Muchos,
tal vez la mayoría de los estudiantes de la enseñanza media, no
aman la educación que reciben en sus colegios. Sienten que no les
sirve. Que tantas horas del día durante tantos años sentados
escuchando asignaturas que les proporcionan conocimientos
fragmentarios cuya utilidad desconocen, enseñados por profesores
desganados que muestran saber poco de aquello mismo que enseñan, lo
sienten como un desperdicio de tiempos que podrían ocupar mejor en
otras actividades: lúdicas, deportivas, vivenciales, conviviales,
laborales, musicales, culturales, que les serían más placenteras y
más libres, y quizá también más provechosas para su desarrollo
personal.
No
les faltan motivos ni razones para sentir y pensar así. El propio
sistema escolar está centrado en la obtención de notas y puntajes,
y no en el aprendizaje de los conocimientos y saberes buscados porque
tengan algún valor intrínseco o alguna utilidad práctica. Tampoco
se orienta a la formación de actitudes y cualidades personales y
sociales que les provean capacidades y competencias para vivir mejor,
ni menos aún que les favorezcan el despliegue progresivo de su
creatividad, autonomía y sociabilidad. La escuela los quiere pasivos
y obedientes, o tal vez, más simplemente, se conforma con que no
molesten demasiado.
¿Qué
podemos pensar de una educación en que después de 12 años de
enseñanza un gran porcentaje de los graduados apenas entiende lo que
lee? Es evidente que los estudiantes – en su gran mayoría – no
reciben buena educación en la escuela, y tampoco la obtienen de sus
padres, que parecen haber desertado de sus funciones formativas
tradicionales. Agobiados por sus propios problemas emocionales,
laborales y económicos, y culturalmente desorientados en un mundo
que cambia aceleradamente y cuyas novedades cotidianas son mejor
asimiladas por sus hijos, muchísimos son los padres que han perdido
la capacidad de hablarles, de enseñarles e incluso de ser escuchados
por ellos.
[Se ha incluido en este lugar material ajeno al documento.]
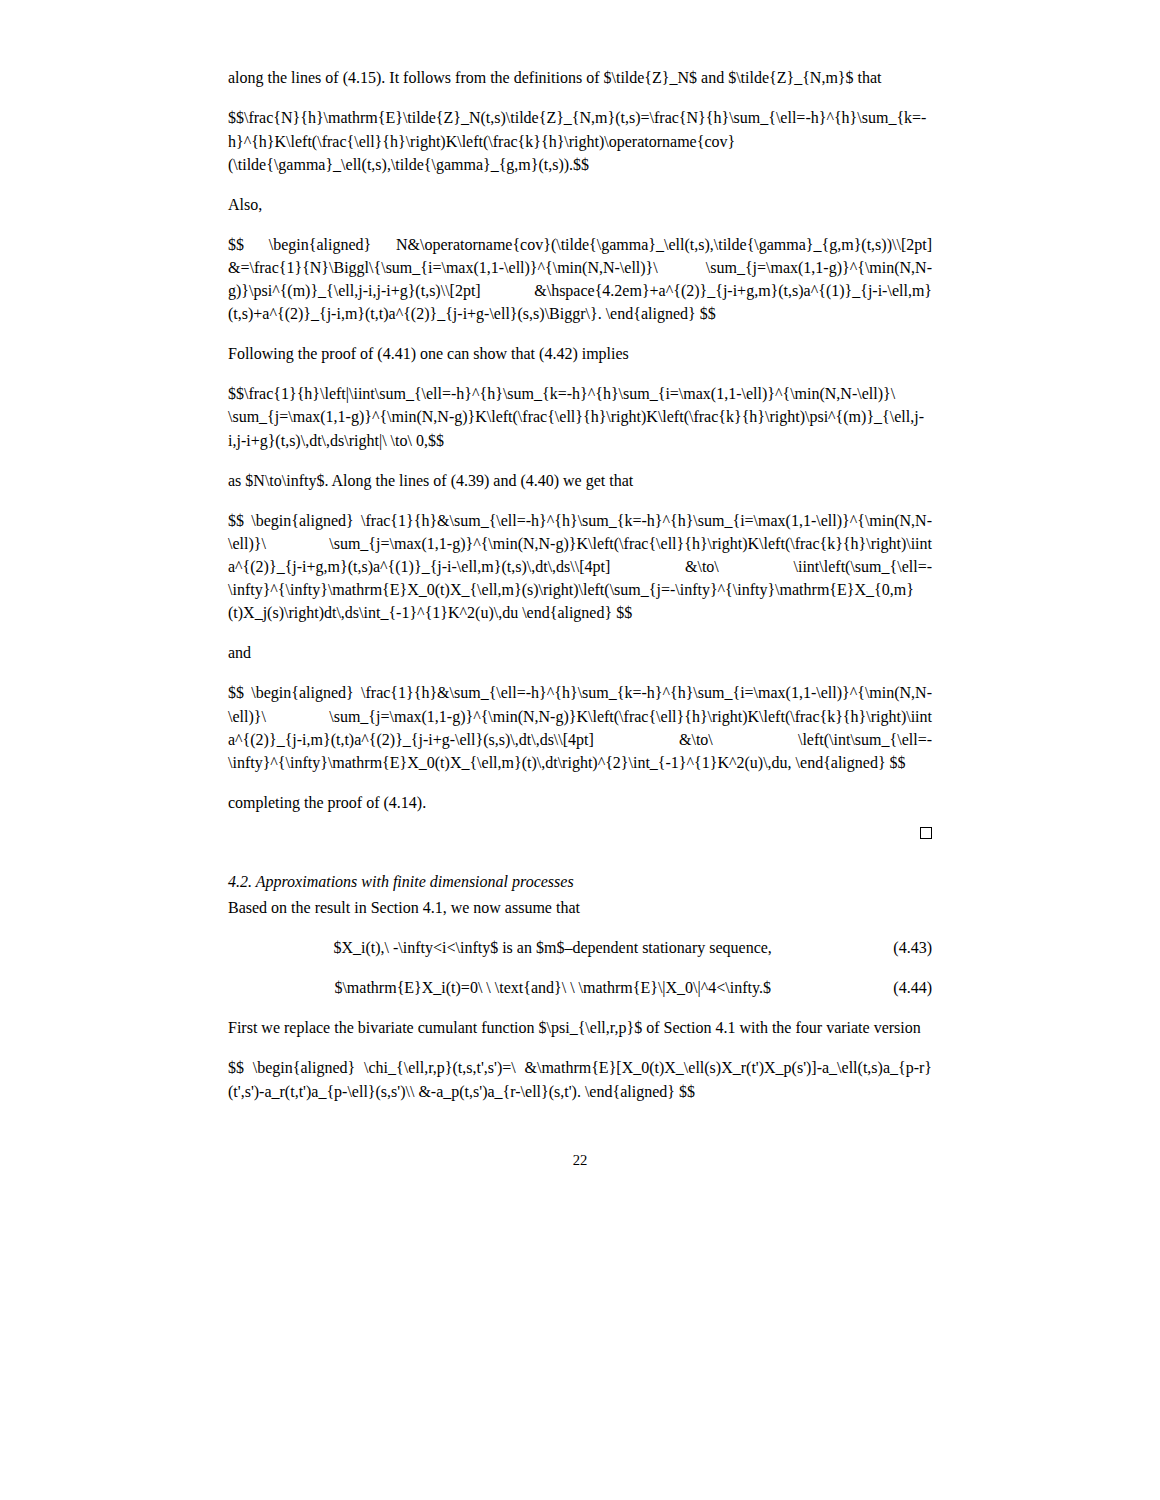along the lines of (4.15). It follows from the definitions of $\tilde{Z}_N$ and $\tilde{Z}_{N,m}$ that
$$\frac{N}{h}\mathrm{E}\tilde{Z}_N(t,s)\tilde{Z}_{N,m}(t,s)=\frac{N}{h}\sum_{\ell=-h}^{h}\sum_{k=-h}^{h}K\left(\frac{\ell}{h}\right)K\left(\frac{k}{h}\right)\operatorname{cov}(\tilde{\gamma}_\ell(t,s),\tilde{\gamma}_{g,m}(t,s)).$$
Also,
$$ \begin{aligned} N&\operatorname{cov}(\tilde{\gamma}_\ell(t,s),\tilde{\gamma}_{g,m}(t,s))\\[2pt] &=\frac{1}{N}\Biggl\{\sum_{i=\max(1,1-\ell)}^{\min(N,N-\ell)}\ \sum_{j=\max(1,1-g)}^{\min(N,N-g)}\psi^{(m)}_{\ell,j-i,j-i+g}(t,s)\\[2pt] &\hspace{4.2em}+a^{(2)}_{j-i+g,m}(t,s)a^{(1)}_{j-i-\ell,m}(t,s)+a^{(2)}_{j-i,m}(t,t)a^{(2)}_{j-i+g-\ell}(s,s)\Biggr\}. \end{aligned} $$
Following the proof of (4.41) one can show that (4.42) implies
$$\frac{1}{h}\left|\iint\sum_{\ell=-h}^{h}\sum_{k=-h}^{h}\sum_{i=\max(1,1-\ell)}^{\min(N,N-\ell)}\ \sum_{j=\max(1,1-g)}^{\min(N,N-g)}K\left(\frac{\ell}{h}\right)K\left(\frac{k}{h}\right)\psi^{(m)}_{\ell,j-i,j-i+g}(t,s)\,dt\,ds\right|\ \to\ 0,$$
as $N\to\infty$. Along the lines of (4.39) and (4.40) we get that
$$ \begin{aligned} \frac{1}{h}&\sum_{\ell=-h}^{h}\sum_{k=-h}^{h}\sum_{i=\max(1,1-\ell)}^{\min(N,N-\ell)}\ \sum_{j=\max(1,1-g)}^{\min(N,N-g)}K\left(\frac{\ell}{h}\right)K\left(\frac{k}{h}\right)\iint a^{(2)}_{j-i+g,m}(t,s)a^{(1)}_{j-i-\ell,m}(t,s)\,dt\,ds\\[4pt] &\to\ \iint\left(\sum_{\ell=-\infty}^{\infty}\mathrm{E}X_0(t)X_{\ell,m}(s)\right)\left(\sum_{j=-\infty}^{\infty}\mathrm{E}X_{0,m}(t)X_j(s)\right)dt\,ds\int_{-1}^{1}K^2(u)\,du \end{aligned} $$
and
$$ \begin{aligned} \frac{1}{h}&\sum_{\ell=-h}^{h}\sum_{k=-h}^{h}\sum_{i=\max(1,1-\ell)}^{\min(N,N-\ell)}\ \sum_{j=\max(1,1-g)}^{\min(N,N-g)}K\left(\frac{\ell}{h}\right)K\left(\frac{k}{h}\right)\iint a^{(2)}_{j-i,m}(t,t)a^{(2)}_{j-i+g-\ell}(s,s)\,dt\,ds\\[4pt] &\to\ \left(\int\sum_{\ell=-\infty}^{\infty}\mathrm{E}X_0(t)X_{\ell,m}(t)\,dt\right)^{2}\int_{-1}^{1}K^2(u)\,du, \end{aligned} $$
completing the proof of (4.14).
4.2. Approximations with finite dimensional processes
Based on the result in Section 4.1, we now assume that
$X_i(t),\ -\infty<i<\infty$ is an $m$–dependent stationary sequence,
(4.43)
$\mathrm{E}X_i(t)=0\ \ \text{and}\ \ \mathrm{E}\|X_0\|^4<\infty.$
(4.44)
First we replace the bivariate cumulant function $\psi_{\ell,r,p}$ of Section 4.1 with the four variate version
$$ \begin{aligned} \chi_{\ell,r,p}(t,s,t',s')=\ &\mathrm{E}[X_0(t)X_\ell(s)X_r(t')X_p(s')]-a_\ell(t,s)a_{p-r}(t',s')-a_r(t,t')a_{p-\ell}(s,s')\\ &-a_p(t,s')a_{r-\ell}(s,t'). \end{aligned} $$
22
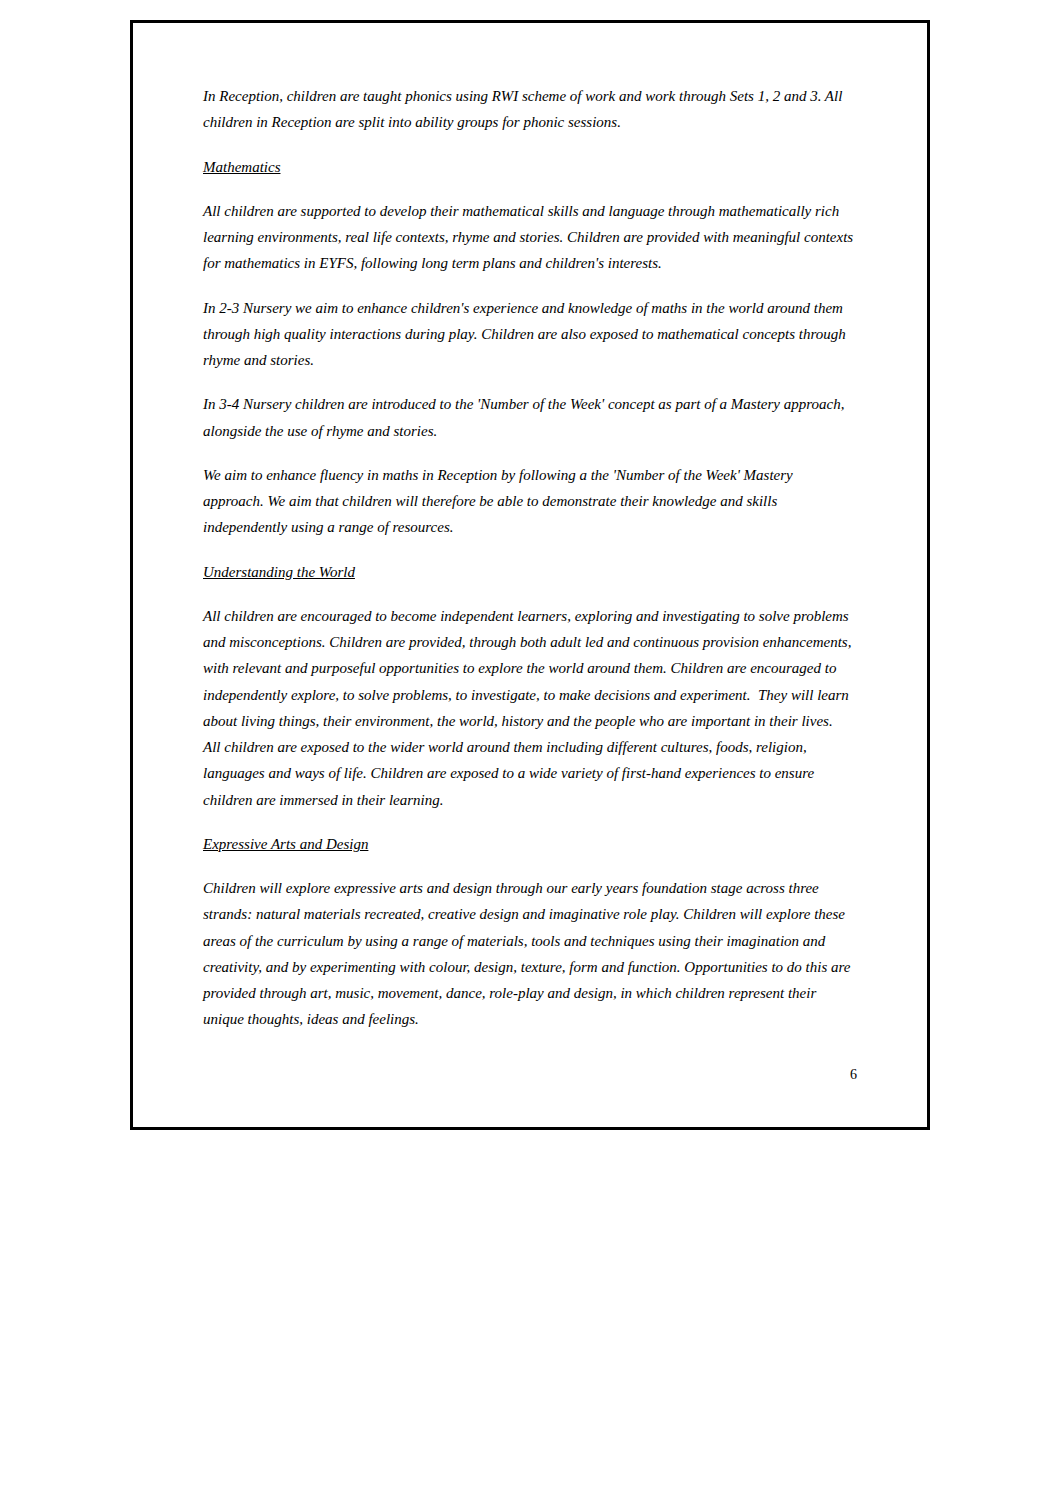In Reception, children are taught phonics using RWI scheme of work and work through Sets 1, 2 and 3. All children in Reception are split into ability groups for phonic sessions.
Mathematics
All children are supported to develop their mathematical skills and language through mathematically rich learning environments, real life contexts, rhyme and stories. Children are provided with meaningful contexts for mathematics in EYFS, following long term plans and children's interests.
In 2-3 Nursery we aim to enhance children's experience and knowledge of maths in the world around them through high quality interactions during play. Children are also exposed to mathematical concepts through rhyme and stories.
In 3-4 Nursery children are introduced to the 'Number of the Week' concept as part of a Mastery approach, alongside the use of rhyme and stories.
We aim to enhance fluency in maths in Reception by following a the 'Number of the Week' Mastery approach. We aim that children will therefore be able to demonstrate their knowledge and skills independently using a range of resources.
Understanding the World
All children are encouraged to become independent learners, exploring and investigating to solve problems and misconceptions. Children are provided, through both adult led and continuous provision enhancements, with relevant and purposeful opportunities to explore the world around them. Children are encouraged to independently explore, to solve problems, to investigate, to make decisions and experiment. They will learn about living things, their environment, the world, history and the people who are important in their lives. All children are exposed to the wider world around them including different cultures, foods, religion, languages and ways of life. Children are exposed to a wide variety of first-hand experiences to ensure children are immersed in their learning.
Expressive Arts and Design
Children will explore expressive arts and design through our early years foundation stage across three strands: natural materials recreated, creative design and imaginative role play. Children will explore these areas of the curriculum by using a range of materials, tools and techniques using their imagination and creativity, and by experimenting with colour, design, texture, form and function. Opportunities to do this are provided through art, music, movement, dance, role-play and design, in which children represent their unique thoughts, ideas and feelings.
6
Muchísimos padres se limitan a darles en el gusto en sus
caprichos, en sus demandas y en sus exigencias.
En
estos contextos escolares y familiares, los niños, adolescentes y
jóvenes tienen otras dos importantes fuentes de aprendizaje respecto
a cómo pensar, sentir, comportarse, relacionarse y actuar; pero
ambas están orientadas en el sentido de la adaptación pasiva
respecto del ambiente y el contexto social existente. Por un lado,
los instruye y los adapta la televisión, los juegos de aplicación,
la publicidad y el mercado, que los incitan al consumismo y los
mantienen en la pasividad cultural. Por otro lado, aprenden unos de
otros en sus grupos de edad, donde lo más habitual es que se generen
comportamientos imitativos y tendencias gregarias y de adaptación,
debido a la natural necesidad que experimenta cada uno de pertenecer
al grupo y de ser aceptado por los iguales, con la consiguiente
inhibición de las dinámicas de personalización y diferenciación.
Es
así que por las influencias convergentes de la escuela, de los
padres, de la TV, la publicidad y el mercado, y de los propios grupos
de edad y pertenencia, se inhibe en los muchachos la maduración y el
crecimiento personal, y mientras crecen fisicamente a menudo
permanecen mental, emocional e intelectualmente en un estado de
infantilismo.
No
todos, por supuesto. Se ‘salvan’ los que encuentran en el colegio
un profesor o una profesora realmente motivado y dedicado a la
enseñanza y la formación de sus alumnos; y los que tienen un padre
o una madre que les trasmiten convicciones y valores sólidos; y los
que se sustraen del consumismo y la banalidad de la televisión
porque han desarrollado un espíritu crítico y un amor al saber y/o
al arte; y los que forman parte de grupos de edad que por variadas
circunstancias han llegado a participar en causas sociales,
ambientales o políticas. Pero son los menos. La mayoría permanece
en la pasividad, en la dependencia y en el infantilismo, que
parecieran ser lo que requiere ‘el sistema’ económico y político
capitalista y estatista. La mayoría no recibe una verdadera
educación.
Pero
en esos muchachos así conformados por el ‘sistema’ permanece
viva la chispa de rebeldía que nadie puede extinguir, porque es
propia de la naturaleza espiritual del ser humano. Y ello hace pensar
que es posible una salida. En efecto, los niños y los jóvenes,
todos necesitan educación y aspiran a tenerla. Lo vienen
manifestando desde hace años a través de movimientos estudiantiles
que claman por una educación de calidad.
Es
en este contexto que se hace necesario plantearse la pregunta de si
pueden los estudiantes ser los protagonistas de su propia educación.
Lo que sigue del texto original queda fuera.